과제 안내. 아래 항목에서 "pose: elev=83.3 azim=35.4" 문구가 들어 있는 줄부터 "Dot at: (382, 215)" 문구가 들어 있는 줄까지 한 글자도 바꾸지 말고 다시 출력하세요. 처음과 끝 줄도 포함하고, 이 범위의 줄만 출력하세요.

--- 과제 자료 ---

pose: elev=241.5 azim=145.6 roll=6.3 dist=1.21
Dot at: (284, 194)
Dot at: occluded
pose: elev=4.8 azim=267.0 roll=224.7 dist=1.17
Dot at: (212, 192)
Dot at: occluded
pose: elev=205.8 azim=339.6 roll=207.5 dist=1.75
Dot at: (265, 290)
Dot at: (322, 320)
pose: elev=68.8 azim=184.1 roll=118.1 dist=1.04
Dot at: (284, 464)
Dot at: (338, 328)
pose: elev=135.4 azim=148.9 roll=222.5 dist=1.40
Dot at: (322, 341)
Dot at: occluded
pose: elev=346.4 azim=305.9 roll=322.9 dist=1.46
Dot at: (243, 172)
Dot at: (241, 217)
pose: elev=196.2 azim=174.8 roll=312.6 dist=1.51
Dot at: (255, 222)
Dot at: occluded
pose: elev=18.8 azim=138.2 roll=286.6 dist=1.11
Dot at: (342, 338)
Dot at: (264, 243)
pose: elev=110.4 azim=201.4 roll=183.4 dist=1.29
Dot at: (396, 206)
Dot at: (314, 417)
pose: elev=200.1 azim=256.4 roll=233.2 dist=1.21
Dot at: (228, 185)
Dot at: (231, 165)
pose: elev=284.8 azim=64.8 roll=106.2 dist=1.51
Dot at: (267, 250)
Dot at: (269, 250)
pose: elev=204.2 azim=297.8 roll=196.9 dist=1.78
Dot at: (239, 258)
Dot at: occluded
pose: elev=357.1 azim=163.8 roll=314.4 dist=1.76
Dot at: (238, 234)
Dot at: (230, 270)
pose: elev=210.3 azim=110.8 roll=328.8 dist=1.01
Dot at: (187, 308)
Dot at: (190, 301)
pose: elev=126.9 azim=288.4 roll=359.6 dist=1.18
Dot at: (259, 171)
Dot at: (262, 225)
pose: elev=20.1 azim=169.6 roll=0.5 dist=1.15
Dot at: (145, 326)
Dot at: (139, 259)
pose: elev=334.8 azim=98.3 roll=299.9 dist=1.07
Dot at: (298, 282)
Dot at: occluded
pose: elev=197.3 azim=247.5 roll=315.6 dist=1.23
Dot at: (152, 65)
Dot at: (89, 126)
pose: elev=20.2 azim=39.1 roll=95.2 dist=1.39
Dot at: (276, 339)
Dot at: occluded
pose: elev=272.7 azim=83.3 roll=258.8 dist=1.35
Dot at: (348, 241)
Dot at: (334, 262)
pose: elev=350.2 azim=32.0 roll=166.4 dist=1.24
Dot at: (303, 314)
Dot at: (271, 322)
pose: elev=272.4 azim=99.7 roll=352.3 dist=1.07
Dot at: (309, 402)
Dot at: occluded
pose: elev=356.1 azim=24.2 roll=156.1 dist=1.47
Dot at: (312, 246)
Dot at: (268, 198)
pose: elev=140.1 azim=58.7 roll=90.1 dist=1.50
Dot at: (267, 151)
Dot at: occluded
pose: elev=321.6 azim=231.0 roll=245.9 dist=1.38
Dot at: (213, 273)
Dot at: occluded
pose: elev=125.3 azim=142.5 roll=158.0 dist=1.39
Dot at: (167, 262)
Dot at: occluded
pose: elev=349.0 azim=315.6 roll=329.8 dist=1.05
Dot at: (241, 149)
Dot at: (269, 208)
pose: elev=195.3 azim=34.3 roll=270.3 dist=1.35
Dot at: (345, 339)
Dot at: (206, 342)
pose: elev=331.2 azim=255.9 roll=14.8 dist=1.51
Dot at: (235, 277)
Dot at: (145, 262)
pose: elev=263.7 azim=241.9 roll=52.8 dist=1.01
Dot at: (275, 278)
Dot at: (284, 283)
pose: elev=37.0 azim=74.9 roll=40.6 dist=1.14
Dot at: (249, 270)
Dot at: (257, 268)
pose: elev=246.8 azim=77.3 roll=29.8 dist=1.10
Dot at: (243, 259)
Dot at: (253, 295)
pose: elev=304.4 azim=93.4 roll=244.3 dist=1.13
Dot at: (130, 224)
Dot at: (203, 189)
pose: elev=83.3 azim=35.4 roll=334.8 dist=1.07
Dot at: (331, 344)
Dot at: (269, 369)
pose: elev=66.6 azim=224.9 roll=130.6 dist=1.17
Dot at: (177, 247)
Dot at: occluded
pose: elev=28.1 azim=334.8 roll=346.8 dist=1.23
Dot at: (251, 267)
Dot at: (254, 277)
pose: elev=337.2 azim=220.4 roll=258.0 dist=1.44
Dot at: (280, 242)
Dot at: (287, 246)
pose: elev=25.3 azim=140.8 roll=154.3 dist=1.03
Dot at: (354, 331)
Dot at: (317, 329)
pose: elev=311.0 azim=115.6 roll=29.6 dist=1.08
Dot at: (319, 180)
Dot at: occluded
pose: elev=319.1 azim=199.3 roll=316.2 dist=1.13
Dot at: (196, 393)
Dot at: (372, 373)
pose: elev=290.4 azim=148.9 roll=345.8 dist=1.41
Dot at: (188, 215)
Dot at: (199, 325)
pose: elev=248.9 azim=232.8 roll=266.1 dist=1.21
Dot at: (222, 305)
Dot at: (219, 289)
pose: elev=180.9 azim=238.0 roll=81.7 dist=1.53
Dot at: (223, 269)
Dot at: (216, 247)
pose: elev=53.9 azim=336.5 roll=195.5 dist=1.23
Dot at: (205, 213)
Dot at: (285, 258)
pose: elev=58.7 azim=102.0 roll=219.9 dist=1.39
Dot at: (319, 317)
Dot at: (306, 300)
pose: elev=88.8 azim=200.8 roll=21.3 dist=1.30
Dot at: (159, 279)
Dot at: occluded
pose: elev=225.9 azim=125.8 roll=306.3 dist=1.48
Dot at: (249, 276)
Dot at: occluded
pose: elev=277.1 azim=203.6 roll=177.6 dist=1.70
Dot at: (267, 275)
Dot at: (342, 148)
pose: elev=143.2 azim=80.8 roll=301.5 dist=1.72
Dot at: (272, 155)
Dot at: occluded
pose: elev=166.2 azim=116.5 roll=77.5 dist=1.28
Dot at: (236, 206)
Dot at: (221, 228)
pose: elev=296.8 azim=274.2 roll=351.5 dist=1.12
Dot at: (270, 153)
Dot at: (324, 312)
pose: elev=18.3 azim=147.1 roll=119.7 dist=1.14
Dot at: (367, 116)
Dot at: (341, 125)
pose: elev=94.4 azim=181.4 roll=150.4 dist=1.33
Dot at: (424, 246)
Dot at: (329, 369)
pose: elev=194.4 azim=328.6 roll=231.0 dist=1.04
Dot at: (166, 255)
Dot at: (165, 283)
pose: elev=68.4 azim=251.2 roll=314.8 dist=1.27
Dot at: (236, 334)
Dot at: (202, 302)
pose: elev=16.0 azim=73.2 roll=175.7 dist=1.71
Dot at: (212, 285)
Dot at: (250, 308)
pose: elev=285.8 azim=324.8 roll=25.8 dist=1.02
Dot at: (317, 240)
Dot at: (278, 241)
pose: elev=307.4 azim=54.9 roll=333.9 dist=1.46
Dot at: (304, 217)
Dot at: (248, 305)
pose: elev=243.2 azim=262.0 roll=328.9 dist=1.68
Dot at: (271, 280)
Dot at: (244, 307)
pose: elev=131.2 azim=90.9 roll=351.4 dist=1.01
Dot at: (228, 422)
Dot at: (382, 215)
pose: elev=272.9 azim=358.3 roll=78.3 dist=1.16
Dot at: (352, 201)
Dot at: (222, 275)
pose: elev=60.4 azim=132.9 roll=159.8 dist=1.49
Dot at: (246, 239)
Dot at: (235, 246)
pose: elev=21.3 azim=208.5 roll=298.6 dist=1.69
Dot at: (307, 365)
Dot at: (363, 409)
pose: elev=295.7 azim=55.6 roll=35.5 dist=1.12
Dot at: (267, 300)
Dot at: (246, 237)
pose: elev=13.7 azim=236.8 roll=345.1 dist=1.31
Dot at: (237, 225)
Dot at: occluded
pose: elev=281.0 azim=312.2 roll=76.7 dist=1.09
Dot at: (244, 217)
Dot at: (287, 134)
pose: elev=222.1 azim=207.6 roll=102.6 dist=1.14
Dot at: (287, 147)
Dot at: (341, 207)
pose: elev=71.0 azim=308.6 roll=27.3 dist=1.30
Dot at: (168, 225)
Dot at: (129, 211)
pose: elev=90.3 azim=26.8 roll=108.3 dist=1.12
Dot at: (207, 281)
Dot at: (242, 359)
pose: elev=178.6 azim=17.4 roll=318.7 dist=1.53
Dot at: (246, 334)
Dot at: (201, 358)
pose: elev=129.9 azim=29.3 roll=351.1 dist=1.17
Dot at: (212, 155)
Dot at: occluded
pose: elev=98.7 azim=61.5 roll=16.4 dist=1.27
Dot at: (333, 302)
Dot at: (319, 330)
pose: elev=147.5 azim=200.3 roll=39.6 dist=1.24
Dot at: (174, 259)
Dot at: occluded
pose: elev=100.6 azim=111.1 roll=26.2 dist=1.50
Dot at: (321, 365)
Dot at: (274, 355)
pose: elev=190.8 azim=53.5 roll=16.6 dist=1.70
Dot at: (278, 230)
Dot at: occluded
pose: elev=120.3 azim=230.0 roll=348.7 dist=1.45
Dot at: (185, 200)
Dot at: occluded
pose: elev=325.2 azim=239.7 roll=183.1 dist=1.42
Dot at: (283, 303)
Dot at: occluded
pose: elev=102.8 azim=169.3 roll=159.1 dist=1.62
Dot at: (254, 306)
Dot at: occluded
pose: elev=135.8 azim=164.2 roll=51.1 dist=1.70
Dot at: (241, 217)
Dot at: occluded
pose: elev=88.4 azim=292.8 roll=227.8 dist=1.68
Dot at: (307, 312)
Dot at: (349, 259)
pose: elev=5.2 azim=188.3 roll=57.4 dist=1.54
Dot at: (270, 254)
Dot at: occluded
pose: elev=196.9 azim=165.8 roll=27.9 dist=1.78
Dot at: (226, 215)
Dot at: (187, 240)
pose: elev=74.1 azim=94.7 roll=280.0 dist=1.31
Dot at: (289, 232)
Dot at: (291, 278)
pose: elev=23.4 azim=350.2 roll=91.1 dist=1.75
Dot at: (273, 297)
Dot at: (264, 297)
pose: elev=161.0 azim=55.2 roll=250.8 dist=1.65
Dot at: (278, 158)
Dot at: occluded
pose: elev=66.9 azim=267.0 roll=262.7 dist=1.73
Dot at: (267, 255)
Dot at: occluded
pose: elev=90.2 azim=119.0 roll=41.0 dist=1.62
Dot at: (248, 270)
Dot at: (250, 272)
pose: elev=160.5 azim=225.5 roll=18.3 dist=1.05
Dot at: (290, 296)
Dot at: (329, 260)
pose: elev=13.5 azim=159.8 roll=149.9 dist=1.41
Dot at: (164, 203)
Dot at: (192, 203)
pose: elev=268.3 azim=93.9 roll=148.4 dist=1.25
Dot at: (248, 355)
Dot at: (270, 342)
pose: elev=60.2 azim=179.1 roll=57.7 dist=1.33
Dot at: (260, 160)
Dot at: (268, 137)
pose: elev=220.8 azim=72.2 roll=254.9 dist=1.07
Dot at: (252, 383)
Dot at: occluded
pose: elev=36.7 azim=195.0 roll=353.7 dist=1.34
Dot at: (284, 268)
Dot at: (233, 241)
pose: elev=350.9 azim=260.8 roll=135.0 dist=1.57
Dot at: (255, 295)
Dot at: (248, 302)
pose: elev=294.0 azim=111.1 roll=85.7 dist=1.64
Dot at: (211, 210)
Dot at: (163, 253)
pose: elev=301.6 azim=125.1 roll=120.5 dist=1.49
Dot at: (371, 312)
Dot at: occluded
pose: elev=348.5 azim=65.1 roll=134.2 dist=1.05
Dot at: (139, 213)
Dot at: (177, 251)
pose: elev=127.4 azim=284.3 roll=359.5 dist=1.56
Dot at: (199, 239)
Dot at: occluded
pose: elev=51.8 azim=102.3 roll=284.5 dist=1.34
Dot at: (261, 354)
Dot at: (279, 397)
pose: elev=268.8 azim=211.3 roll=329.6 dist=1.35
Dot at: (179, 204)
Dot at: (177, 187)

---

최종 결과.
pose: elev=83.3 azim=35.4 roll=334.8 dist=1.07
Dot at: (331, 344)
Dot at: (269, 369)
pose: elev=66.6 azim=224.9 roll=130.6 dist=1.17
Dot at: (177, 247)
Dot at: occluded
pose: elev=28.1 azim=334.8 roll=346.8 dist=1.23
Dot at: (251, 267)
Dot at: (254, 277)
pose: elev=337.2 azim=220.4 roll=258.0 dist=1.44
Dot at: (280, 242)
Dot at: (287, 246)
pose: elev=25.3 azim=140.8 roll=154.3 dist=1.03
Dot at: (354, 331)
Dot at: (317, 329)
pose: elev=311.0 azim=115.6 roll=29.6 dist=1.08
Dot at: (319, 180)
Dot at: occluded
pose: elev=319.1 azim=199.3 roll=316.2 dist=1.13
Dot at: (196, 393)
Dot at: (372, 373)
pose: elev=290.4 azim=148.9 roll=345.8 dist=1.41
Dot at: (188, 215)
Dot at: (199, 325)
pose: elev=248.9 azim=232.8 roll=266.1 dist=1.21
Dot at: (222, 305)
Dot at: (219, 289)
pose: elev=180.9 azim=238.0 roll=81.7 dist=1.53
Dot at: (223, 269)
Dot at: (216, 247)
pose: elev=53.9 azim=336.5 roll=195.5 dist=1.23
Dot at: (205, 213)
Dot at: (285, 258)
pose: elev=58.7 azim=102.0 roll=219.9 dist=1.39
Dot at: (319, 317)
Dot at: (306, 300)
pose: elev=88.8 azim=200.8 roll=21.3 dist=1.30
Dot at: (159, 279)
Dot at: occluded
pose: elev=225.9 azim=125.8 roll=306.3 dist=1.48
Dot at: (249, 276)
Dot at: occluded
pose: elev=277.1 azim=203.6 roll=177.6 dist=1.70
Dot at: (267, 275)
Dot at: (342, 148)
pose: elev=143.2 azim=80.8 roll=301.5 dist=1.72
Dot at: (272, 155)
Dot at: occluded
pose: elev=166.2 azim=116.5 roll=77.5 dist=1.28
Dot at: (236, 206)
Dot at: (221, 228)
pose: elev=296.8 azim=274.2 roll=351.5 dist=1.12
Dot at: (270, 153)
Dot at: (324, 312)
pose: elev=18.3 azim=147.1 roll=119.7 dist=1.14
Dot at: (367, 116)
Dot at: (341, 125)
pose: elev=94.4 azim=181.4 roll=150.4 dist=1.33
Dot at: (424, 246)
Dot at: (329, 369)
pose: elev=194.4 azim=328.6 roll=231.0 dist=1.04
Dot at: (166, 255)
Dot at: (165, 283)
pose: elev=68.4 azim=251.2 roll=314.8 dist=1.27
Dot at: (236, 334)
Dot at: (202, 302)
pose: elev=16.0 azim=73.2 roll=175.7 dist=1.71
Dot at: (212, 285)
Dot at: (250, 308)
pose: elev=285.8 azim=324.8 roll=25.8 dist=1.02
Dot at: (317, 240)
Dot at: (278, 241)
pose: elev=307.4 azim=54.9 roll=333.9 dist=1.46
Dot at: (304, 217)
Dot at: (248, 305)
pose: elev=243.2 azim=262.0 roll=328.9 dist=1.68
Dot at: (271, 280)
Dot at: (244, 307)
pose: elev=131.2 azim=90.9 roll=351.4 dist=1.01
Dot at: (228, 422)
Dot at: (382, 215)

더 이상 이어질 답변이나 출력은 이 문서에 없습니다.